Le tournage a souvent été comparé au yoga en ceci qu’il nous ramène à l’instant présent, à être conscient de sa posture et de sa respiration. Comme une méditation. Nous pourrions même nous poser la question suviante : le tournage nous amène-t-il à un état de conscience modifiée ?
J’ai souvent comparé le tournage à un art martial tel que l’aïkido qui est la voie de l’harmonie. Car il s’agit bien ici de trouver son centre, de rentrer en lui, de s’y connecter, par le geste ainsi que le mouvement rotatif de la girelle. C’est comme un transfert de l’harmonie de nos mains à la pièce en devenir.
Entre ensuite en jeu la technique. Chaque geste doit être répété des centaines de fois pour qu’il entre dans le corps et quitte la tête. Cela fonction lorsque l’on ne reflechit plus et que le geste s’inscrit seulement dans les mains. La répétition du geste amène directement à la connaissance de soi et l’acquisition d’une confiance en soi par la réalisation d’un objet du début à la fin. 

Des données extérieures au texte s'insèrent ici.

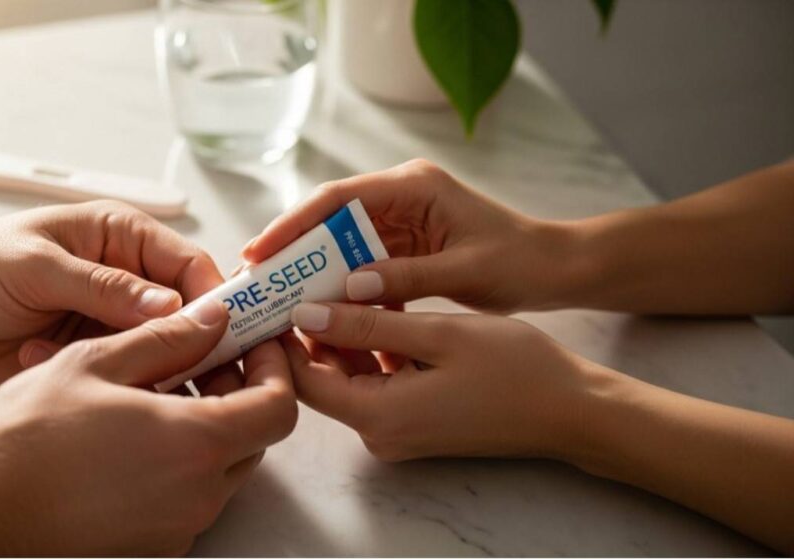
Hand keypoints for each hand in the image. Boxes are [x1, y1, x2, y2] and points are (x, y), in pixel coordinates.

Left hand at [0, 201, 222, 385]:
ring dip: (140, 369)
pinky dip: (99, 380)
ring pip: (157, 351)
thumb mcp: (38, 267)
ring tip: (121, 384)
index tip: (231, 336)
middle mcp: (127, 279)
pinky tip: (51, 368)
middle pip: (186, 314)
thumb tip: (172, 305)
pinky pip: (118, 374)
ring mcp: (109, 319)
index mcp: (123, 239)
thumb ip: (104, 287)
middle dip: (191, 345)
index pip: (191, 266)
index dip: (217, 299)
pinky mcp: (90, 354)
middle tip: (196, 379)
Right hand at [0, 299, 297, 555]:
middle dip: (240, 394)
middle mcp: (198, 496)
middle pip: (253, 438)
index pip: (278, 408)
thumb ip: (167, 337)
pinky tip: (135, 437)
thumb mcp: (96, 362)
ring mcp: (177, 529)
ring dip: (208, 427)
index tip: (254, 344)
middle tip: (204, 360)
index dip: (276, 370)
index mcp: (196, 444)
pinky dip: (180, 463)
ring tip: (158, 393)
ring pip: (220, 469)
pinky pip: (188, 498)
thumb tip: (213, 318)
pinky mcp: (153, 548)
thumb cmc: (26, 437)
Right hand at [243, 159, 580, 312]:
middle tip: (255, 278)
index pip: (338, 199)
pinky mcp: (404, 245)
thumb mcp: (464, 272)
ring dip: (312, 271)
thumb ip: (405, 278)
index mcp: (413, 186)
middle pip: (330, 218)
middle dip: (292, 247)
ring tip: (277, 299)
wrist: (553, 268)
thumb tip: (348, 289)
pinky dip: (342, 286)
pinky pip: (360, 263)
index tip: (261, 251)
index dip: (294, 224)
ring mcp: (400, 220)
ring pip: (340, 243)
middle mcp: (400, 196)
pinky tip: (322, 311)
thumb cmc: (519, 261)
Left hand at [283, 302, 614, 461]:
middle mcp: (380, 434)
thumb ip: (369, 322)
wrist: (573, 411)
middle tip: (303, 278)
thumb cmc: (515, 370)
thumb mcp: (438, 334)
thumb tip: (306, 310)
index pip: (303, 380)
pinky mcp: (415, 424)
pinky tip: (378, 311)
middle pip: (322, 379)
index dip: (283, 337)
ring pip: (349, 378)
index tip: (274, 294)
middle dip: (310, 330)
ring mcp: (397, 433)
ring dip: (343, 336)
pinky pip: (377, 384)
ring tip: (336, 283)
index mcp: (379, 417)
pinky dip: (372, 351)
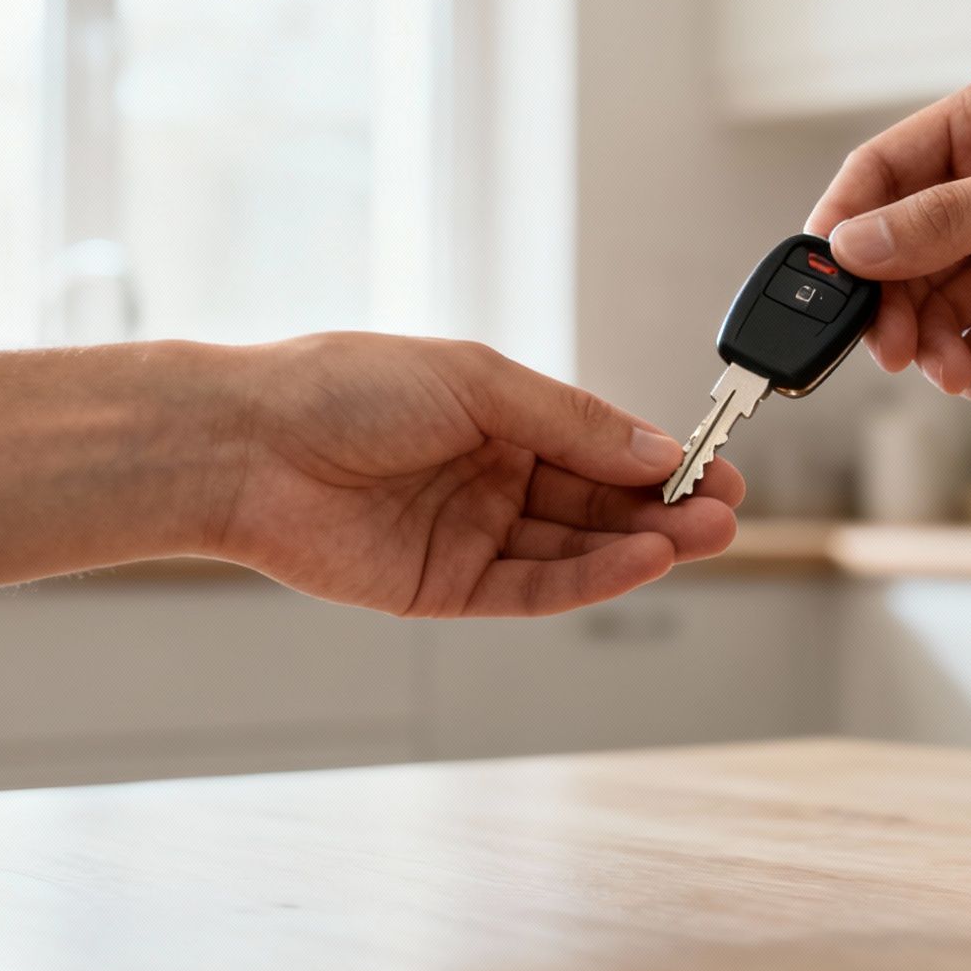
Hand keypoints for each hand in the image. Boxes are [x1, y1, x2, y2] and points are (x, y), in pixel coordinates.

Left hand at [213, 333, 741, 616]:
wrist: (245, 446)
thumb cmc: (341, 389)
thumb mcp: (477, 382)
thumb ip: (572, 422)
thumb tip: (657, 448)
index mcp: (499, 417)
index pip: (600, 445)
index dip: (661, 461)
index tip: (720, 470)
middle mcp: (490, 477)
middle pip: (597, 503)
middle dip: (664, 509)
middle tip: (726, 515)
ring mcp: (470, 535)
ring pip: (574, 549)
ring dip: (640, 546)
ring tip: (700, 539)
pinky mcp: (446, 588)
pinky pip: (532, 589)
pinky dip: (589, 580)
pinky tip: (638, 560)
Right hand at [805, 68, 970, 401]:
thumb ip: (947, 221)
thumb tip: (853, 244)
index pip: (885, 172)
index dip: (845, 227)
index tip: (821, 286)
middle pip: (901, 250)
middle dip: (889, 303)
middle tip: (893, 350)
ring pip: (937, 304)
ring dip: (932, 344)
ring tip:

Au fil des années, le potier (amateur ou non, peu importe), acquiert ses propres gestes, sa propre chorégraphie, son propre langage. Je dis parfois en cours qu’il y a autant de façons de faire un bol que de potiers sur Terre. C’est pour cela que chaque potier a sa propre signature de geste, et ceux-ci rendent leurs pièces uniques, comme porteuses d’une petite part d’âme de celui qui les a façonnées.
Les possibilités thérapeutiques du tournage sont grandes et peuvent mettre en route le mouvement de vie présent en chacun de nous. Tout le processus de tournage d’un bol, par exemple, permet d’incarnet pleinement qui nous sommes dans notre corps et d’en prendre possession, au détriment des tracas du quotidien, de notre mental qui nous hante et qui bien souvent sont oubliés dans les cours dès les premières minutes.


Cependant tout n’est pas aussi magique qu’il n’y paraît. Essayez de tourner un bol l’esprit troublé, en colère, triste, avec une faibre estime de soi. Vous verrez que votre bol, si vous parvenez au bout, dégagera une aura bien médiocre. De surcroît, le processus de fabrication vous apparaîtra davantage comme une tâche à accomplir qu’une méditation profonde par les mains avec la terre !
J’ai cette sensation que le tournage nous demande une parfaite harmonie entre le mouvement de l’esprit et celui du corps et que si nous sommes capables d’entrer dans cette état de collaboration, d’équipe, entre le corps et l’esprit, alors, ce n’est pas seulement à la terre que nous allons donner forme, mais aussi à notre âme.